Mofaz of course knows this, and he also knows that the agenda as Livni saw it – a deal with the Palestinians as soon as possible – is passé. Having been among the founders of the West Bank community of Elkana, Mofaz did not undergo Livni’s leftist conversion to begin with, and he also realizes she made a grand mistake in failing to prepare for, or at least seriously respond to, the public’s transition to a social agenda.
While he does not pass for historian Max Weber’s model of the charismatic leader whom people follow regardless of office, in his intuitions Mofaz is at least more attentive to the people’s will.
But that is also where his advantages over Livni end.
Mofaz will find it difficult to come forth with an economic statement that will sound either theoretically original or politically genuine. The beauty of Israel’s emerging political configuration is that next year’s general election will pit against each other two wellestablished schools of thought whose debate promises to be serious, deep and sincere.
In the one corner will be the conservative Binyamin Netanyahu and Yuval Steinitz, whose record now includes, besides structural reforms, macro-economic growth and monetary stability, also several social overtures, most notably the extension of compulsory free education from age three. In the other corner will be Labor’s neo-socialist Shelly Yacimovich and her shadow finance minister Prof.
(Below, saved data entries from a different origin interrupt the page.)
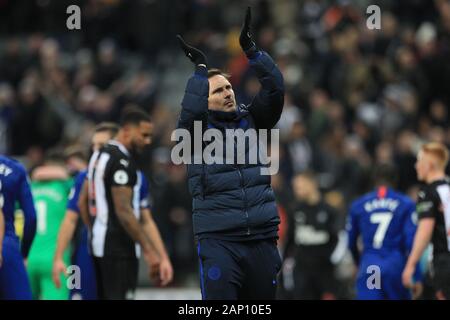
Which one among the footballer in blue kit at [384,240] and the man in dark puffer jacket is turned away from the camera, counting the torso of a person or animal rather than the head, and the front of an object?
the footballer in blue kit

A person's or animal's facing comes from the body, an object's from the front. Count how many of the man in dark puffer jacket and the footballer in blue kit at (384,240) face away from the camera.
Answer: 1

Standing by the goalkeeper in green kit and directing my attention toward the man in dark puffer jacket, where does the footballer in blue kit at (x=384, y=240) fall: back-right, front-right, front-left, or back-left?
front-left

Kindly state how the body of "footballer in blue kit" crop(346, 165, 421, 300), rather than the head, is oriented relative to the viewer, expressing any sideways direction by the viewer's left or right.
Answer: facing away from the viewer

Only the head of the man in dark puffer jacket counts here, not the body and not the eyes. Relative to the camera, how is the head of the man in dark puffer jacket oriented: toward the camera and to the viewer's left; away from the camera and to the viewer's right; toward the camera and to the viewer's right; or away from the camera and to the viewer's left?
toward the camera and to the viewer's right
Avishay Braverman.
Mofaz is in no position to challenge either of these alternatives.
Any time he tries to attack Netanyahu’s economics people will wonder how it is that Mofaz carries with him Meir Sheetrit, who was finance minister Netanyahu’s righthand man and full partner when they drastically cut social spending in 2003- 2005.
Mofaz will also fail to reconcile his hostility to Netanyahu’s economics with the presence on his ticket of Ronnie Bar-On, who as finance minister during last decade’s global meltdown upheld all of Netanyahu’s reforms, and maintained the very tight fiscal policy that today’s social protesters condemn.
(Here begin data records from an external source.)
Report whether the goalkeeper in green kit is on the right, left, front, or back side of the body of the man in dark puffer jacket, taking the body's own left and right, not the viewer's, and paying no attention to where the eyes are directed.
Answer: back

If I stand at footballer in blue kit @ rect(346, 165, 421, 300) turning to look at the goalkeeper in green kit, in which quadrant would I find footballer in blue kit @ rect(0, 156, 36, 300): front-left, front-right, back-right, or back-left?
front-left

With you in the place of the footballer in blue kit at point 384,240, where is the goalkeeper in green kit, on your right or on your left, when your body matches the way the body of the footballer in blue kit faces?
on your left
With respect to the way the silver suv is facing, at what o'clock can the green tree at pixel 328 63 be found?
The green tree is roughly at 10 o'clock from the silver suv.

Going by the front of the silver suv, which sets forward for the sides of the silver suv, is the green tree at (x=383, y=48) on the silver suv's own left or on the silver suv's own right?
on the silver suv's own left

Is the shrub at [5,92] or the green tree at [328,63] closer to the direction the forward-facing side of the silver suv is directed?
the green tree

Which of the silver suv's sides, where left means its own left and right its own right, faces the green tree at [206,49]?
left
Mofaz’s chances of competing with Labor’s economic team are even worse, because this pair brings to the table Yacimovich’s impressive record of social legislation, and Braverman’s impeccable credentials as a World Bank economist and Ben-Gurion University president.
There may likely be some formations on these two economic alternatives’ flanks, Meretz from the Left and possibly Yair Lapid on the Right, but there will be no room for anything coherent to emerge in between them.
KADIMA’S LAST CHANCE to survive as a potential ruling party is that something will go seriously wrong for the current government. In the Middle East, this grim prospect can never be ruled out; a military blunder, an economic downturn, a terror upswing, who knows.
In this regard, Mofaz did right when he made his views on the Iranian issue plain, saying Israel should insist this is not an exclusively Israeli problem, but an international one whose treatment should be led by America.
This statement served as a refreshing reminder that in Kadima there is a set of rational and experienced people who, if circumstances somehow land them in that position, can do a reasonable job leading Israel. However, as things currently stand Kadima is over the hill and chances are it will emerge from the next election as someone else’s fifth wheel, like the Third Way, Tzomet, the Center Party, Shinui and the Pensioners Party before it.
Even so, unlike all previous centrist alternatives, Kadima has already earned its rightful place in history. The party established by the humbled prophets of Greater Israel and Land for Peace has ended the futile debate over the future of the territories.
With Netanyahu following Ariel Sharon’s example and adopting the two-state solution, and with Labor’s leader discussing nothing but economics, Kadima’s emergence has changed the focus of Israel’s political discourse from foreign to domestic issues. In fact, the debate has proven so lively and so well-attended that there is no room left in it for Kadima, whether under this leader or that.
The writer is a fellow at the Shalom Hartman Institute.